Ist die multikulturelle
Gesellschaft, »Europas Lebenslüge«, am Ende? Manche, die nach dem Mord an Theo
van Gogh im deutschen Blätterwald Totenmessen auf sie lesen, scheinen auf
Methoden der Heiligen Inquisition zurückzugreifen: Man definiert das
Teufelsding nicht näher, aber nützt endlich die Gelegenheit es zu exorzieren,
im Namen der Aufklärung, versteht sich. Ein Teil der rechten Waldhälfte tritt
an, ein Teil der linken Waldhälfte pariert. Oder auch umgekehrt, wenn ein
Berliner SPD-Bezirksbürgermeister nach einem ungeschminkten und Besorgnis
weckenden Zustandsbericht hinzufügt, die Integration habe versagt.
Immerhin hat die einmal begonnene
Debatte trotz manch schriller alarmistischer Töne ihre neuen Qualitäten. Sie
verkraftet ohne Weiteres neokonservatives Kulturkämpfertum eines Leon de
Winter, der »die Araber« und »die Muslime« nach dem Rezeptbuch The Arab Mind
des Mythologen Raphael Patai homogenisiert. Nach der ersten Bestürzung erweist
sich in den meisten Kommentaren, dass weit weniger die Multikulturalität dieser
Gesellschaft in Frage gestellt wird; vielmehr werden kritische Fragen an ihre
Handhabung gerichtet. Fragen an sich selbst, Fragen an »die anderen«. Dass
neben echten Sorgen und Ängsten auch Übertreibungen und Vorurteile zur Sprache
kommen, gehört mit zur Spiegelung der diversen politischen Strömungen des
Landes und zu einer offenen Auseinandersetzung.
Dabei handelt es sich nicht – mag
es auch so scheinen – einfach um die x-te Fortsetzung einer endlosen Debatte,
die praktisch schon 1945 begonnen hat, als Millionen Bürger anderer Staaten,
Vertriebene, in die gerade neu geschaffene Bundesrepublik einwanderten.
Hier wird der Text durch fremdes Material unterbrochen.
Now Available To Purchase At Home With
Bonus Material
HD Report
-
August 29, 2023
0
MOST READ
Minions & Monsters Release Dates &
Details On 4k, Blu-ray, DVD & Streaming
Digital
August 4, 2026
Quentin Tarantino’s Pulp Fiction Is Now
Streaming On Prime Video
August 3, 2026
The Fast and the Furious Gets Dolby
Es gibt
einige Stationen der Zuwanderung sowie der Debatte darüber, und jede hat ihre
besonderen politischen und gesellschaftlichen Bedingungen. Die Welle der frühen
Neunzigerjahre hatte ihre Spezifitäten, und wer nach dem 11. September von
Immigration und Integration spricht, muss die veränderten Umstände in der
globalisierten Welt mit ins Auge fassen. Sie ist also eine Chance, über
»bekannte Muster« hinauszukommen, zumal sich nunmehr verstärkt neue Stimmen zu
Wort melden.
Natürlich ist es wichtig, dass die
Mehrheitsgesellschaft die eigenen Positionen berät. Bevor man aber allgemein
über Toleranz in der offenen Gesellschaft und ihr Changieren zur Indifferenz
herumstreitet, sollten die Stimmen derjenigen gehört werden, von denen bislang
in der Tat relativ wenig zu hören war: die Stimmen der Vertreter der Muslime,
ihrer Organisationen, ihrer Künstler, ihrer Publizisten und der Menschen auf
der Straße. Weit mehr von ihnen als sonst haben sich in den letzten Wochen zu
Wort gemeldet. Da kommen spannende Darlegungen über die Lage der Muslime in
Europa, warum sie erst jetzt beginnen, so Navid Kermani, »dem Extremismus in den
eigenen Reihen eine öffentliche Absage zu erteilen«; da kommen von Funktionären
ganz konkrete Überlegungen zur Zusammenarbeit bezüglich des Deutschunterrichts
oder der Ausbildung der Imame; da kommen zahlreiche kritische Äußerungen
(Katajun Amirpur: »In den Niederlanden herrscht Meinungsfreiheit und wer das
nicht akzeptieren will, sollte gehen.«) oder Großvorschläge wie jener von Zafer
Senocak: »Die Muslime in Europa brauchen dringend eine Charta, in der die
verbindlichen Regeln des Zusammenlebens mit Nichtmuslimen in einer
demokratischen, offenen Gesellschaft festgeschrieben werden müssen. Wer sich
nicht an diese Charta hält, müsste aus der Gemeinschaft der Gläubigen verstoßen
werden ...« Und es kommt zu bemerkenswerten Begegnungen, Spitzenvertreter des Dachverbandes
türkischer Muslime, des Zentralrats der Muslime und des Islamrats trafen sich
trotz der tiefen Gräben zwischen ihnen; zur Großdemonstration in Köln am 21.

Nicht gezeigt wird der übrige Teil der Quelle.